APeX Pro Tip: Note all the items before starting the Research Data Browser request form; these items will make the request form easier to complete.


UC ReX: The University of California Research eXchange (UC ReX) Data Explorer enables UC investigators to identify the size of potential research study cohorts across the five UC medical centers. Researchers can conduct interactive searches from patient care activities at Davis, Irvine, Los Angeles, San Diego and San Francisco. Data are derived from both inpatient and ambulatory care settings and have been de-identified. Demographics, diagnoses, procedure codes (via ICD codes), top 150+ lab orders, and a proof of concept of four medications data sets are available.

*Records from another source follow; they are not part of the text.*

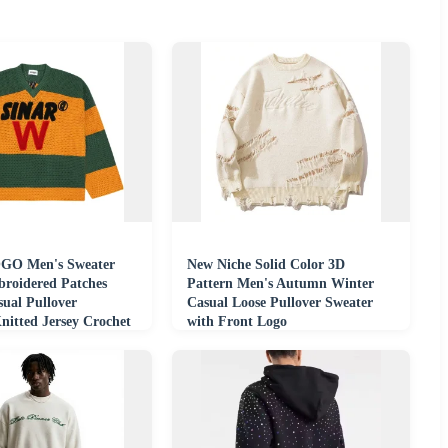
GO Men's Sweater
New Niche Solid Color 3D
roidered Patches
Pattern Men's Autumn Winter
ual Pullover
Casual Loose Pullover Sweater
nitted Jersey Crochet
with Front Logo
eater Men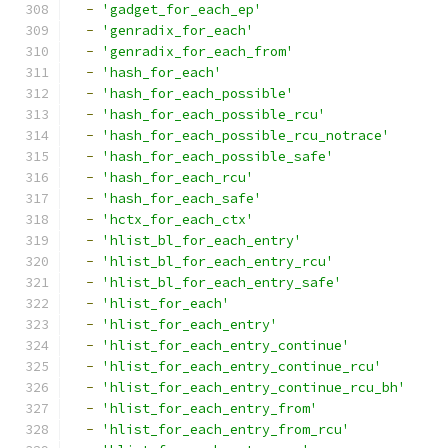
-
'gadget_for_each_ep'
-
'genradix_for_each'
-
'genradix_for_each_from'
-
'hash_for_each'
-
'hash_for_each_possible'
-
'hash_for_each_possible_rcu'
-
'hash_for_each_possible_rcu_notrace'
-
'hash_for_each_possible_safe'
-
'hash_for_each_rcu'
-
'hash_for_each_safe'
-
'hctx_for_each_ctx'
-
'hlist_bl_for_each_entry'
-
'hlist_bl_for_each_entry_rcu'
-
'hlist_bl_for_each_entry_safe'
-
'hlist_for_each'
-
'hlist_for_each_entry'
-
'hlist_for_each_entry_continue'
-
'hlist_for_each_entry_continue_rcu'
-
'hlist_for_each_entry_continue_rcu_bh'
-
'hlist_for_each_entry_from'
-
'hlist_for_each_entry_from_rcu'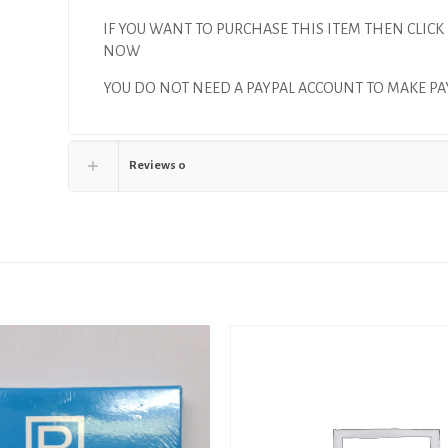
IF YOU WANT TO PURCHASE THIS ITEM THEN CLICK
NOW
YOU DO NOT NEED A PAYPAL ACCOUNT TO MAKE 
Reviews
0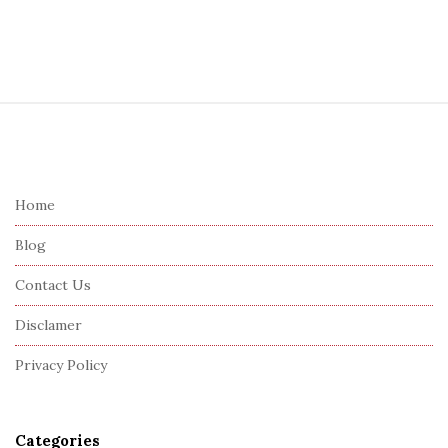
S
i
t
e
Home
F
Blog
o
o
Contact Us
t
Disclamer
e
r
Privacy Policy
Categories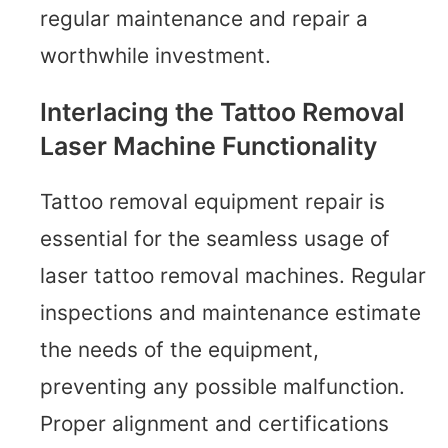
regular maintenance and repair a
worthwhile investment.
Interlacing the Tattoo Removal
Laser Machine Functionality
Tattoo removal equipment repair is
essential for the seamless usage of
laser tattoo removal machines. Regular
inspections and maintenance estimate
the needs of the equipment,
preventing any possible malfunction.
Proper alignment and certifications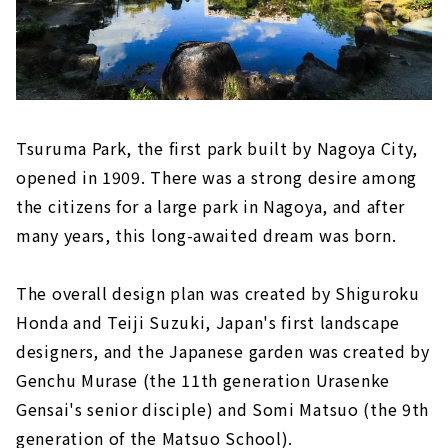
Tsuruma Park, the first park built by Nagoya City,
opened in 1909. There was a strong desire among
the citizens for a large park in Nagoya, and after
many years, this long-awaited dream was born.
The overall design plan was created by Shiguroku
Honda and Teiji Suzuki, Japan's first landscape
designers, and the Japanese garden was created by
Genchu Murase (the 11th generation Urasenke
Gensai's senior disciple) and Somi Matsuo (the 9th
generation of the Matsuo School).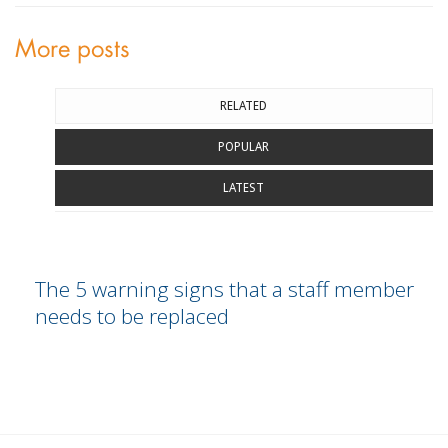
More posts
RELATED
POPULAR
LATEST
The 5 warning signs that a staff member
needs to be replaced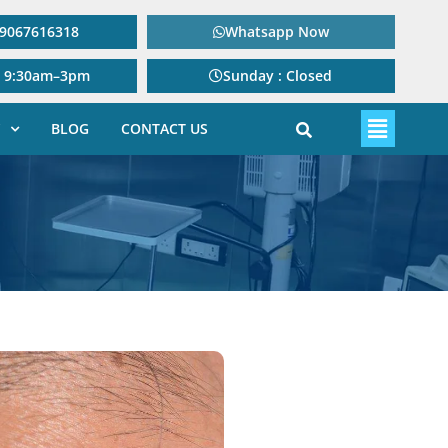
: 9067616318
Whatsapp Now
: 9:30am–3pm
Sunday : Closed
BLOG
CONTACT US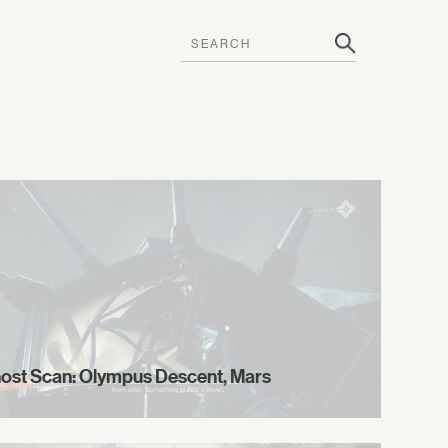
ost Scan: Olympus Descent, Mars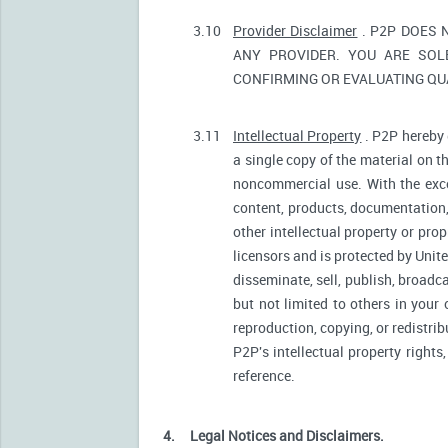
3.10
Provider Disclaimer
. P2P DOES 
ANY PROVIDER. YOU ARE SOL
CONFIRMING OR EVALUATING QUA
3.11
Intellectual Property
. P2P hereby 
a single copy of the material on t
noncommercial use. With the excep
content, products, documentation, 
other intellectual property or pro
licensors and is protected by Unite
disseminate, sell, publish, broadc
but not limited to others in your
reproduction, copying, or redistri
P2P's intellectual property rights
reference.
4.
Legal Notices and Disclaimers.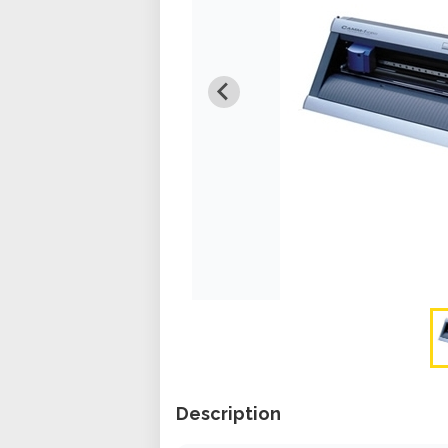
Description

UC ReX link: https://www.ucrex.org/get-started

UC ReX Pro Tip: Searches return cohort counts rather than data sets. To get the data on the patients found, you then have to contact each institution (as of March, 2018).

 

The Most Commonly Used Cancer Database in the US


Surveillance Epidemiology and End Results (SEER Cancer Database): The SEER Program of the National Cancer Institute collects data on cancer incidence and survival from population-based cancer registries throughout the US. The SEER Program registries routinely collect data on patient demographics, primary tumor site, tumor morphology and stage at diagnosis, first course of treatment, and follow-up for vital status. SEER data can be linked to Medicare claims, the Medicare Health Outcomes Survey, and the National Longitudinal Mortality Study. Custom requests can be made.

SEER link: https://seer.cancer.gov/data/

SEER Pro Tip: Information is really detailed at the time of diagnosis, often including tumor markers and stage, but treatment information is in claims. You can get Medicare claims merged to SEER data, so you can study treatment patterns for cancers affecting older patients. But you cannot get claims for younger people merged to SEER yet.